DNA and Guilt
the L.A. Times has an interesting article on partial DNA searches, prompting three posts by Patterico (so far) and others by Eugene Volokh and Radley Balko. In a nutshell, John Puckett was convicted in 2004 of raping and murdering Diana Sylvester in 1972, mostly on account of a partial DNA match. Like many of the older DNA cases, it wasn’t possible to run a full DNA match, which is essentially failsafe, but just a partial one, which has roughly a 1 in 1.1 million chance of matching the wrong person.
Sounds pretty damning, doesn’t it? I mean really, if the odds of a false match are really 1.1 million to one, what are the chances they matched the wrong guy?
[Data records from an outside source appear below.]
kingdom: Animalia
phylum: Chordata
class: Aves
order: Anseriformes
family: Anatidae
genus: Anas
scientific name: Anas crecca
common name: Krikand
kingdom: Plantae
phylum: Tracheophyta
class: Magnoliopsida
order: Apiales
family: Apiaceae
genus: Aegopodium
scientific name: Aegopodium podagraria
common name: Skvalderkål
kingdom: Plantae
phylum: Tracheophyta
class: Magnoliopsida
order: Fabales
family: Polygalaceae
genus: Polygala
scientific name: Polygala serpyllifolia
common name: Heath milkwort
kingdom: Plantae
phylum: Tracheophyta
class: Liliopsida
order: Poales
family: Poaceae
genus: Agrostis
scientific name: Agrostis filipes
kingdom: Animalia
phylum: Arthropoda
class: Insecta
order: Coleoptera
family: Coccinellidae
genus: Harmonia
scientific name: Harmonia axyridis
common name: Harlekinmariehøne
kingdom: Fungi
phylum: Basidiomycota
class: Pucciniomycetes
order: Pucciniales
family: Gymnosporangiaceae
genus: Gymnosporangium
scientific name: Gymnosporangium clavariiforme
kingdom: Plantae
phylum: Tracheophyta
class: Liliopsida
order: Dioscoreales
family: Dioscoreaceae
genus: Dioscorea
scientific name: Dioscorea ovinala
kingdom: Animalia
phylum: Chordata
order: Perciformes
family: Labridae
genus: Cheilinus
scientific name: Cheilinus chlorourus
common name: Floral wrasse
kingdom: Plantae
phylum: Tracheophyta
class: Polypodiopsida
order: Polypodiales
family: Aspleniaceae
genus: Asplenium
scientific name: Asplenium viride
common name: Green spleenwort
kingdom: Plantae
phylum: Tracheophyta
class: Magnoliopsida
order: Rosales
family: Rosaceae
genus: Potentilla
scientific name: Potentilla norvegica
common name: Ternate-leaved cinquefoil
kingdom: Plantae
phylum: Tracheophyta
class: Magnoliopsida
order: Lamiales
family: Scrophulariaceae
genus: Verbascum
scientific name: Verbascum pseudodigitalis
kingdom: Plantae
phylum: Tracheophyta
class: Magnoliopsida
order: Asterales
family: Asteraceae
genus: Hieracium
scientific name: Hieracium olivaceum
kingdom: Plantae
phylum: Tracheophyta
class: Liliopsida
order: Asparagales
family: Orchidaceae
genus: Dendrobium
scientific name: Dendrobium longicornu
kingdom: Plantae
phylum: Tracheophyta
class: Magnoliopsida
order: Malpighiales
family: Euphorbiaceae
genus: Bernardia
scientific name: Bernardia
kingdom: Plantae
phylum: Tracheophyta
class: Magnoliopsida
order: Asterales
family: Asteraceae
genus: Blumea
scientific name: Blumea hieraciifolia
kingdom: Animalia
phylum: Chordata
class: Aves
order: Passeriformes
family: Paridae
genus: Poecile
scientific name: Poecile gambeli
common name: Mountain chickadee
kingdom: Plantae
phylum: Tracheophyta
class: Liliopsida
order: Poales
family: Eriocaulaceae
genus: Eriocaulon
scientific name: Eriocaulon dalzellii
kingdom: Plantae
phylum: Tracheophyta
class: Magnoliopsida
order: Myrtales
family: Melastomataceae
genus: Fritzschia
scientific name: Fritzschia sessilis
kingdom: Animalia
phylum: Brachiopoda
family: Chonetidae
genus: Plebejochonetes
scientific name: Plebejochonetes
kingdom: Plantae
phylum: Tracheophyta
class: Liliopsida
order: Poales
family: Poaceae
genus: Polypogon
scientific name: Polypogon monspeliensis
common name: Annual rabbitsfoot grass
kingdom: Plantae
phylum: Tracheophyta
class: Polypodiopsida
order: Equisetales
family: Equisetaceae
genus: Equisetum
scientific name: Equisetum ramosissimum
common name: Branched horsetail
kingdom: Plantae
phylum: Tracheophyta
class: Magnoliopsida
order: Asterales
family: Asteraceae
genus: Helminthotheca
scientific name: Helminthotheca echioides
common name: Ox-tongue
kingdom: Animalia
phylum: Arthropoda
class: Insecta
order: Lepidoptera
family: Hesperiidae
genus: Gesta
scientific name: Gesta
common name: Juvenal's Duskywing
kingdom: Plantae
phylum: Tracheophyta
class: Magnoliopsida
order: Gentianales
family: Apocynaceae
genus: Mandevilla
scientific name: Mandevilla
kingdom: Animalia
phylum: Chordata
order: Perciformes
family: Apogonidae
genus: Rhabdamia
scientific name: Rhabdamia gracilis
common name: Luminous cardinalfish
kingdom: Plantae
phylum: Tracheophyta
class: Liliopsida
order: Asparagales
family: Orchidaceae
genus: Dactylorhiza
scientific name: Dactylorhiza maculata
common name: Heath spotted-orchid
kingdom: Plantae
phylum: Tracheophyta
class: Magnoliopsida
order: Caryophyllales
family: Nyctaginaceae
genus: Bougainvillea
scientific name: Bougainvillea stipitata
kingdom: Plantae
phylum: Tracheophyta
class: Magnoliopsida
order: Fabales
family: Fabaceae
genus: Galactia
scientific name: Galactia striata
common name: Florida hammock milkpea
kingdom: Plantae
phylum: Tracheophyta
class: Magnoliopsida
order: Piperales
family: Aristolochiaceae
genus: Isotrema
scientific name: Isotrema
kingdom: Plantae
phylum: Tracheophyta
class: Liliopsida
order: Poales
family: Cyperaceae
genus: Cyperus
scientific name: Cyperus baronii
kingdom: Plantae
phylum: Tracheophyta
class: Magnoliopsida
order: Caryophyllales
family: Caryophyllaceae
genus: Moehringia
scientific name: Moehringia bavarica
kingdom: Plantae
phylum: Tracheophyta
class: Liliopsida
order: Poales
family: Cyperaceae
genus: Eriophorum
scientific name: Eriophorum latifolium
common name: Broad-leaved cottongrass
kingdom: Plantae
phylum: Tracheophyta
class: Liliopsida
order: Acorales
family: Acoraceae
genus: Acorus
Pretty high, actually, if you searched 1.1 million times. Buy enough lottery tickets, and you will win. In Puckett’s case, they didn’t search 1.1 million records but did search 338,000, resulting in roughly one-in-three odds that someone would get falsely matched, or about 1 in 4 that exactly one person would. The actual odds are a bit lower than that once you control for the uncertain odds that the killer was in fact in that database; presumably, if he was, he certainly would have gotten a hit, while the odds are only 1 in 3 that a second person also would have. Only one person was matched, so we can be certain that either Puckett was matched because he was the killer, or he got unlucky based on 1 in 4 odds, times whatever the odds were that the killer was not in the database. Without knowing the odds of the killer being in the database it’s tough to say how serious that error was in Puckett’s case, but easy to say exactly how serious it is in any case like Puckett’s where we don’t know for a fact that the defendant was the only match (or the only match to a person who doesn’t have a 100% airtight alibi): 1 in 3.
Some would argue that a partial DNA match that shows 1 in 1.1 million odds against a previously identified suspect, but only 1 in 3 odds against a suspect for whom the DNA semi-match was itself the basis of the suspicion, should not be admissible in court. I disagree. Anything that says you’re twice as likely to be guilty as innocent is highly probative of the charge. It is crucial, however, that such evidence be presented for what it is: enough to make you think he likely did it, but without other, unrelated corroborating evidence, not nearly enough to extinguish reasonable doubt.
I should note that the same math problem, known as the “prosecutor’s fallacy,” likely occurs every day even with full DNA matches. There, the error is equally lame in theory but harmless in practice. Without knowing exactly how long the odds have to be in order to surpass reasonable doubt, I am pretty confident that that number is somewhere north of 3 but south of 1 million. So if a prosecutor tells you that the odds of a false full match are 1 in 1 quintillion, but neglects to tell you that he found the guy by combing through a database of 1 million individuals, all that means is that the odds have fallen “all the way down” to 1 in 1 trillion. No big whoop.